> GOAL OF THE EXERCISE: Go through the lines below. Copy those with "johndoe".

> Rendered images with source text:
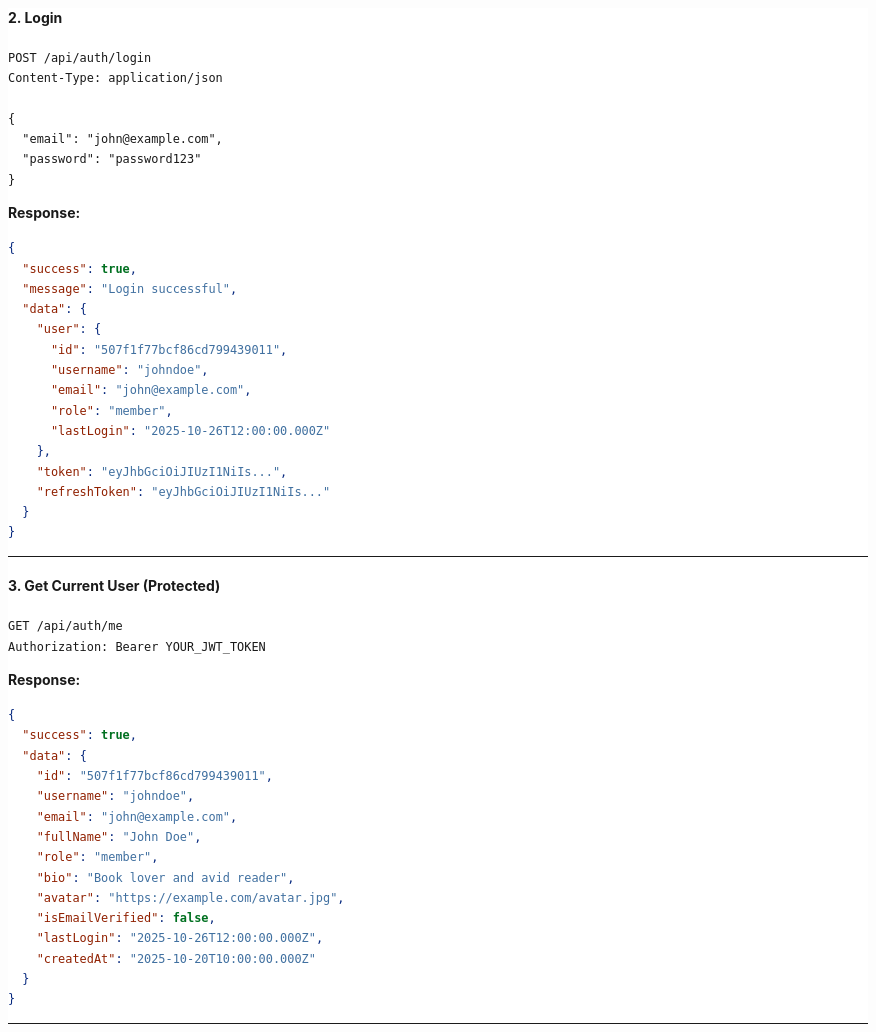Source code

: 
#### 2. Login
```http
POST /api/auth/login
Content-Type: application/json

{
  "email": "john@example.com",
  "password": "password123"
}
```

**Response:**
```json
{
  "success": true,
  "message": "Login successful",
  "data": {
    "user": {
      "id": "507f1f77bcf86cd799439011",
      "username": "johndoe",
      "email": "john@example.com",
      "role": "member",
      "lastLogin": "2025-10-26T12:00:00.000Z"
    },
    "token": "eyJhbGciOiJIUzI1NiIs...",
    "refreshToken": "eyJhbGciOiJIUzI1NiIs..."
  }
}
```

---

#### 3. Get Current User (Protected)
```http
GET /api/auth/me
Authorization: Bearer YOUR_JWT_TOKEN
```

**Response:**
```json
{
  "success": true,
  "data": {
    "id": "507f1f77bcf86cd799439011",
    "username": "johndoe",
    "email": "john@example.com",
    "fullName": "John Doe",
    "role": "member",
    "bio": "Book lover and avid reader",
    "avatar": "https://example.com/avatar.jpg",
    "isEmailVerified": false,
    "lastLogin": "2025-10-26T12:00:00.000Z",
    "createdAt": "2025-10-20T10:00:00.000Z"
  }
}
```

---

> EXERCISE ANSWER:
      "username": "johndoe",
    "username": "johndoe",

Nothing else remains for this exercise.